De ahí que el control de racionalidad de las decisiones absolutorias por parte de los tribunales superiores deba hacerse no desde posiciones subrogadas, de sustitución de un discurso racional por otro que se estima más convincente o más adecuado, sino mediante la aplicación de un estándar autorrestrictivo o de racionalidad sustancial mínima. Una determinada valoración probatoria solo puede ser tachada de irracional -como presupuesto de la nulidad de la sentencia- cuando se utilizan criterios de atribución de valor a los datos de prueba que respondan a fórmulas epistémicas absurdas, a máximas de experiencia inidentificables o al desnudo pensamiento mágico, ignoto o inexplicable. No cuando, insistimos, el tribunal encargado de la revisión identifica otras fórmulas de atribución de valor que arrojen un resultado probatorio más consistente o convincente.

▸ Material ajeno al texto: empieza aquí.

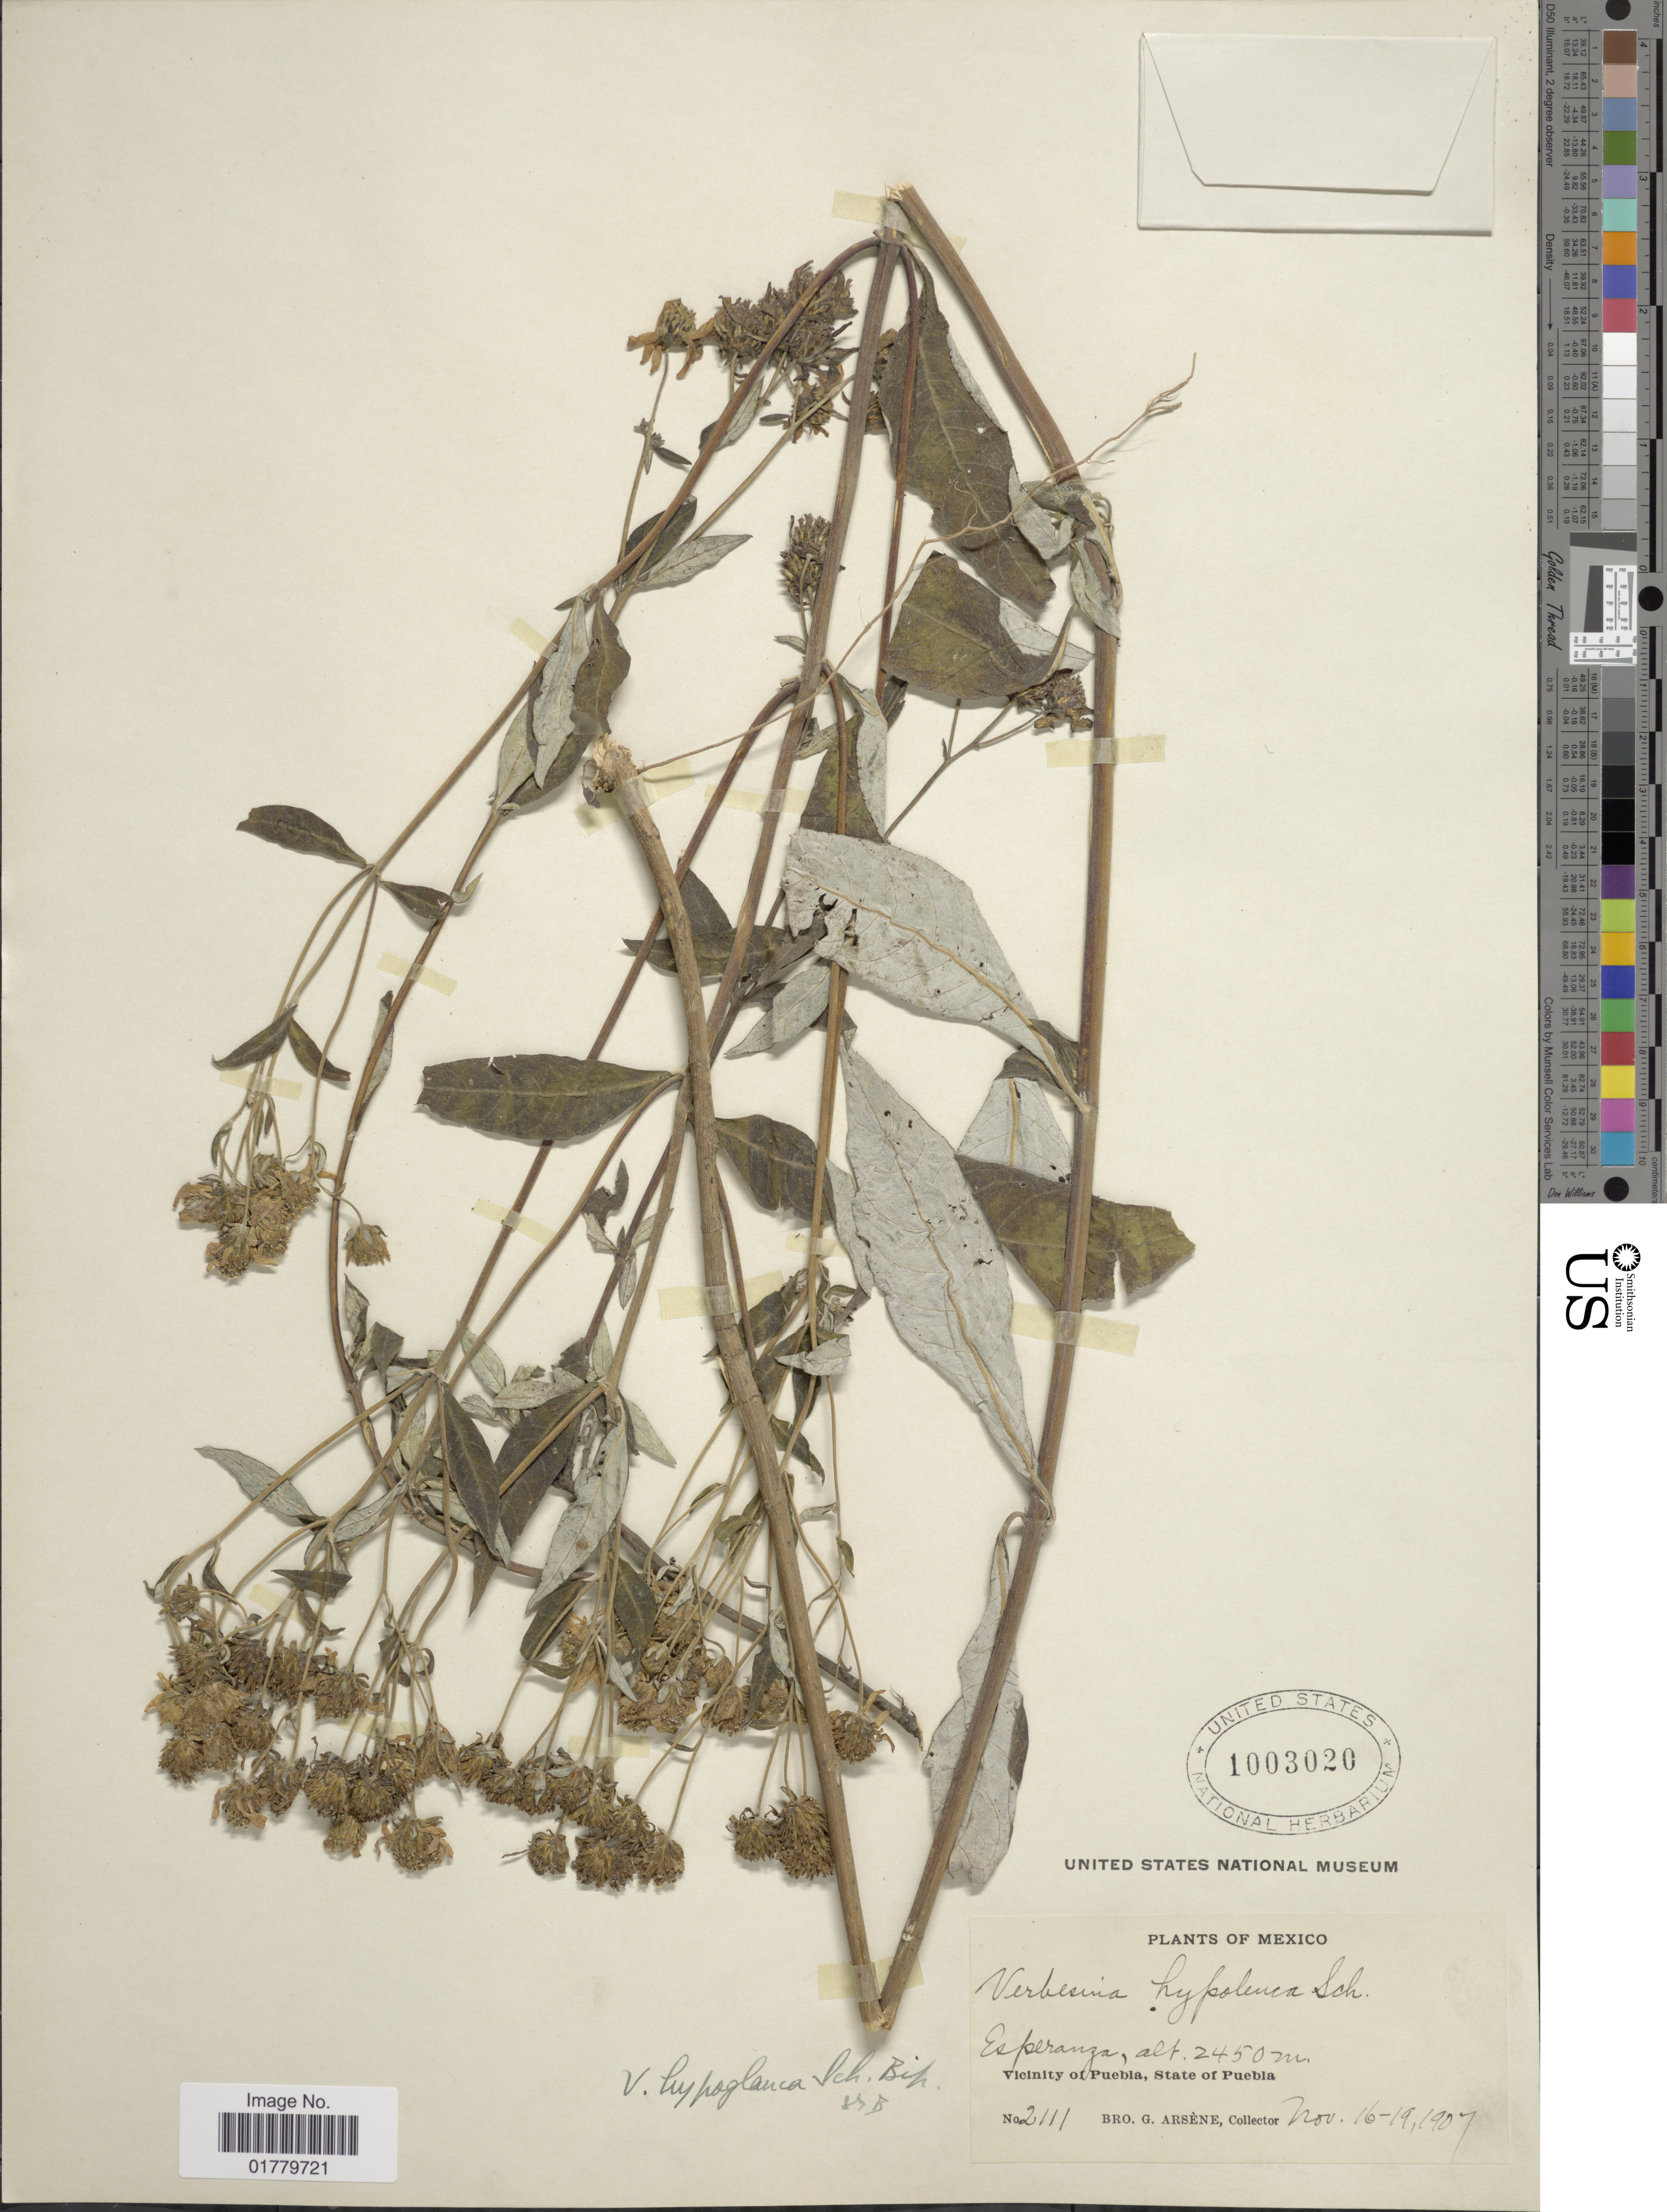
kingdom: Plantae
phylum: Tracheophyta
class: Magnoliopsida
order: Asterales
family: Asteraceae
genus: Verbesina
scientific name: Verbesina hypoglauca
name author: Sch. Bip. ex Klatt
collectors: Bro. G. Arsène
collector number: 2111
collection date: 1907-11-16/1907-11-19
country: Mexico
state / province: Puebla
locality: Esperanza. Vicinity of Puebla, State of Puebla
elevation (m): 2450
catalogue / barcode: US 1003020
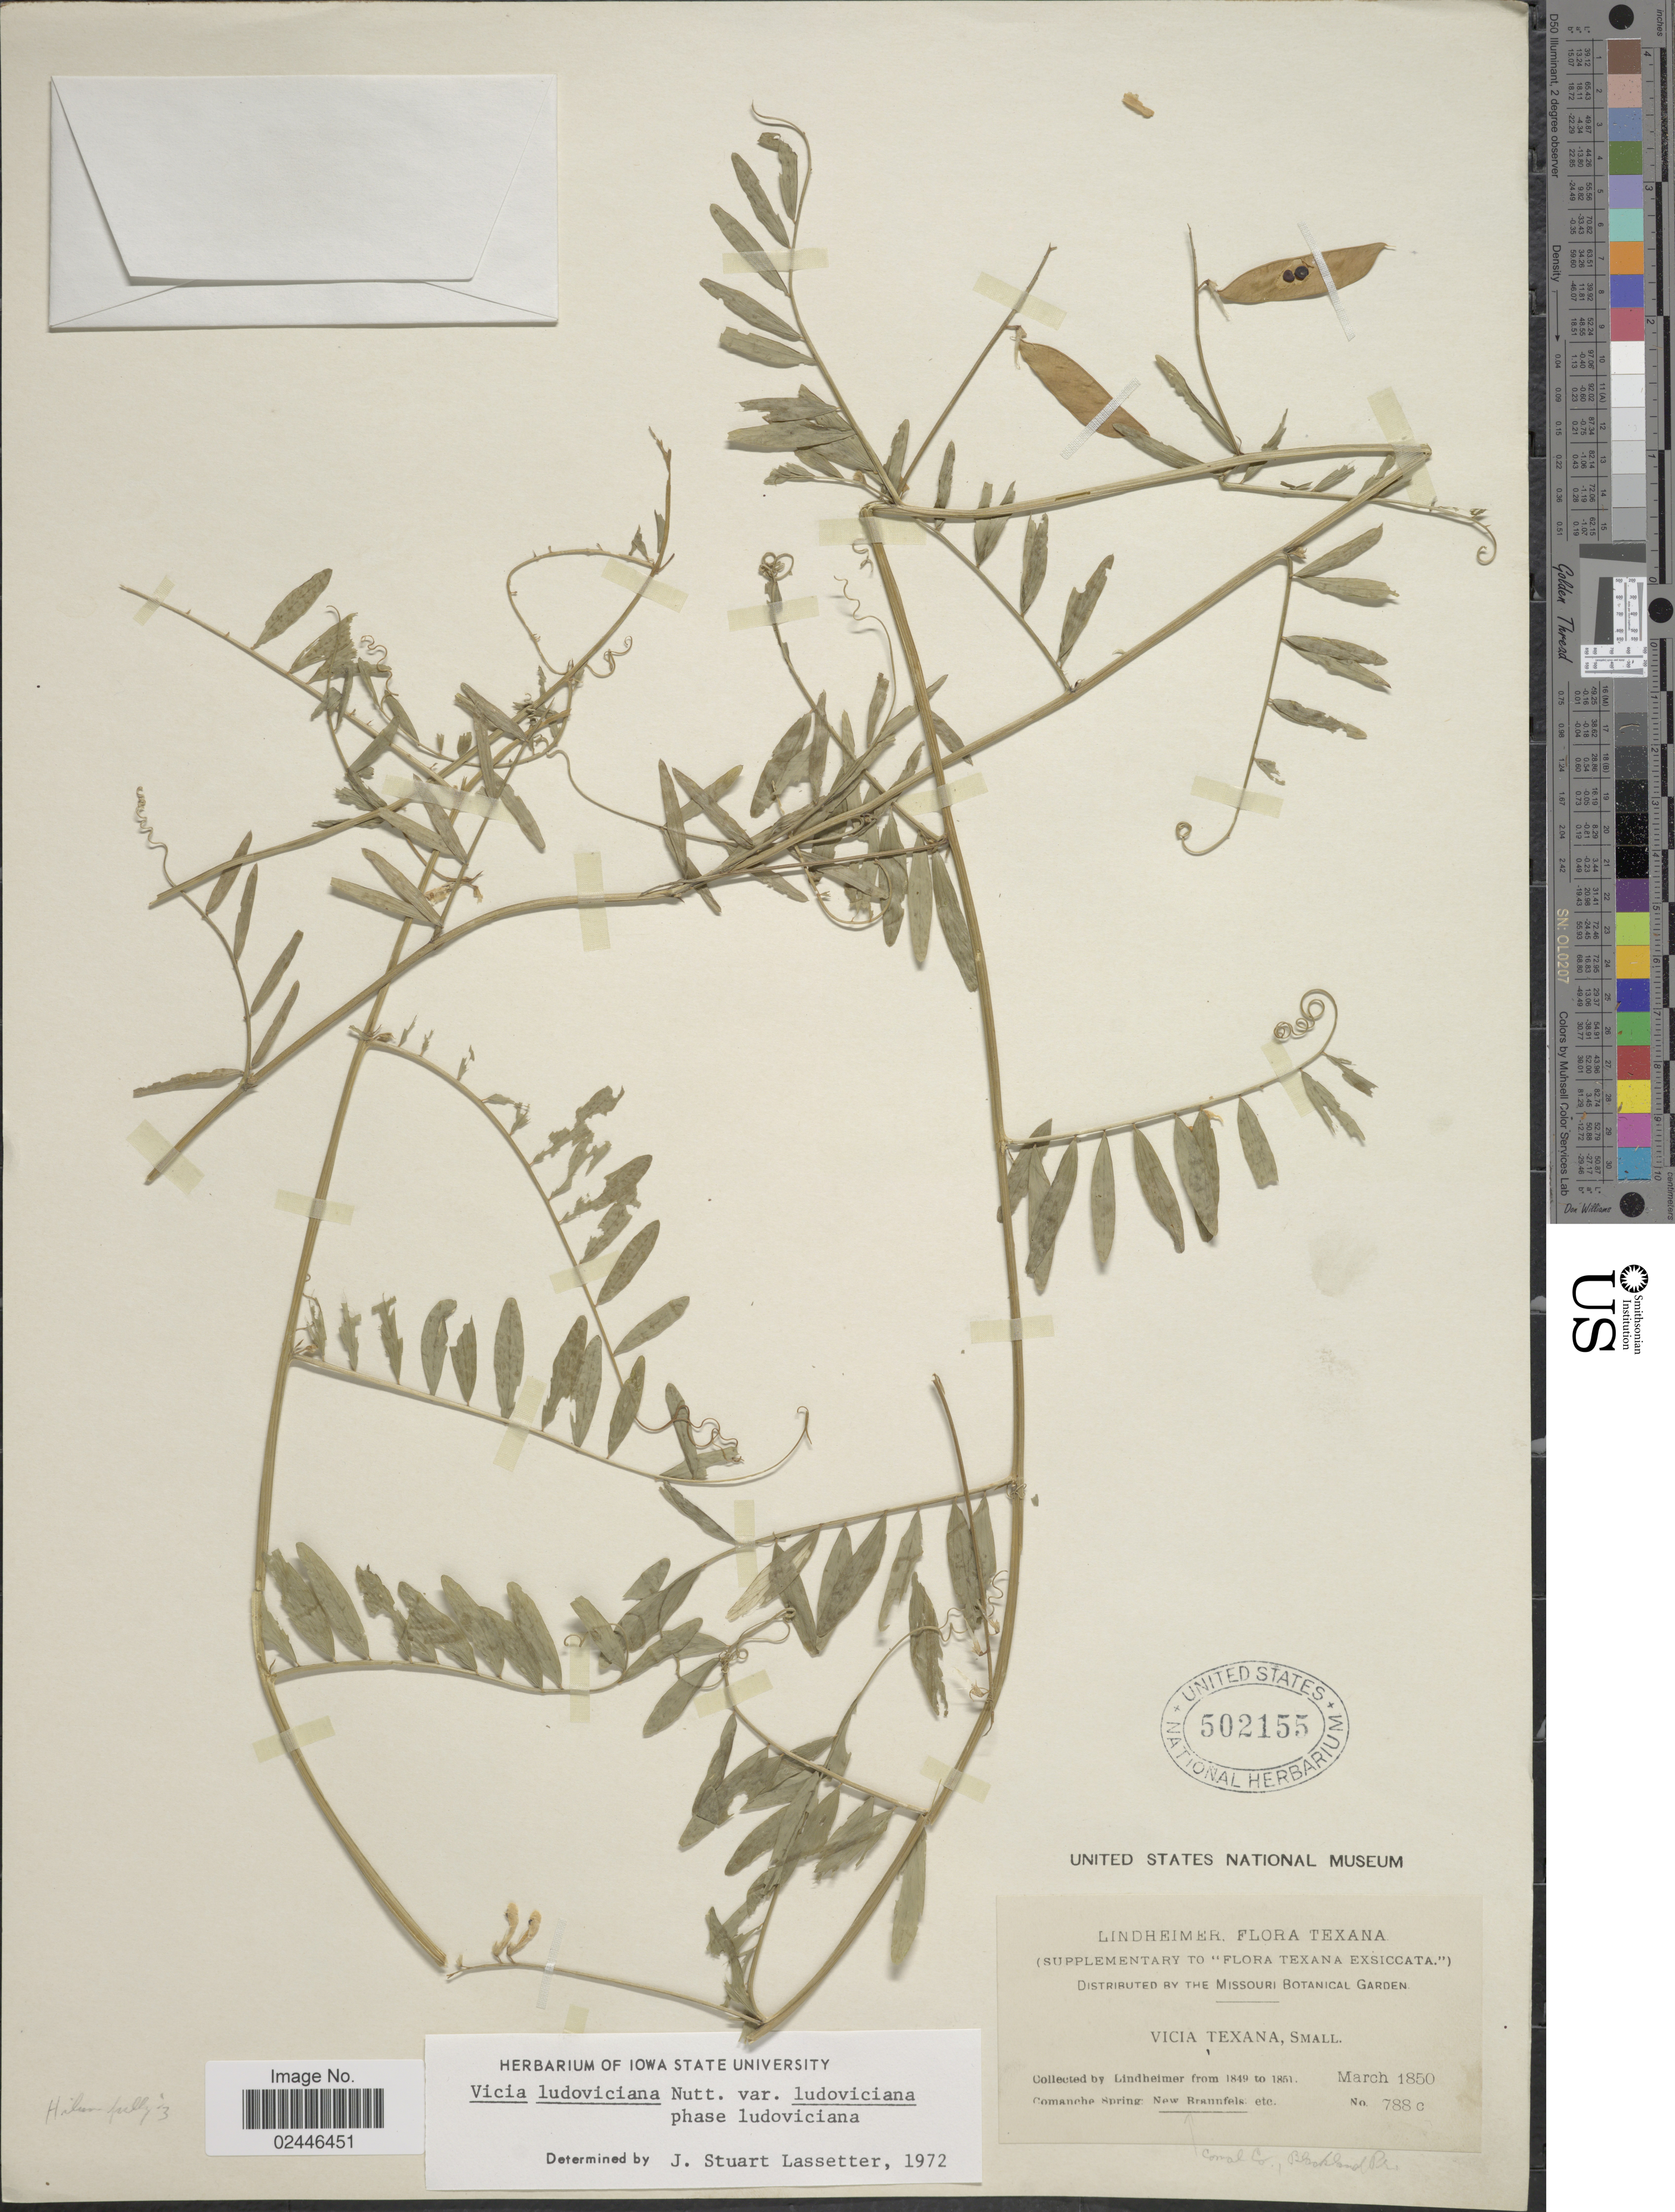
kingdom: Plantae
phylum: Tracheophyta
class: Magnoliopsida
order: Fabales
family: Fabaceae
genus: Vicia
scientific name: Vicia ludoviciana var. ludoviciana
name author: Nutt. ex Torr. & A. Gray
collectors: -. Lindheimer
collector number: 788 c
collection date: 1850-03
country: United States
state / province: Texas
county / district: Comal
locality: Comanche Spring: New Braunfels etc, Comal Co.,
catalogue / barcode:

Los riesgos de grave inequidad, detectados por el Tribunal Europeo de Derechos Humanos y el Tribunal Constitucional, que se derivaban de la revocación de la sentencia absolutoria en segundo grado mediante una nueva valoración de la prueba, hicieron que el legislador los neutralizara impidiendo en este supuesto la reversión del fallo absolutorio por la vía del recurso -vid. al respecto, la muy interesante STC 180/2021 , en la que, al hilo de un recurso de amparo por vulneración del derecho al juez imparcial consecuente a la previa declaración de nulidad de una sentencia absolutoria, el Tribunal Constitucional, de forma muy precisa, identifica el contenido del control apelativo en este supuesto: "Este razonamiento no se limita al ejercicio de la función de control y depuración de la racionalidad de la sentencia absolutoria, elemento que modaliza, en garantía de los derechos procesales básicos de las acusaciones, el error en la apreciación de la prueba cuando se esgrime por estas ( art.790.2.3 LECrim ), sino que añade una toma de posición sobre el resultado de la prueba practicada en la primera instancia susceptible de generar dudas objetivas de compromiso de su imparcialidad".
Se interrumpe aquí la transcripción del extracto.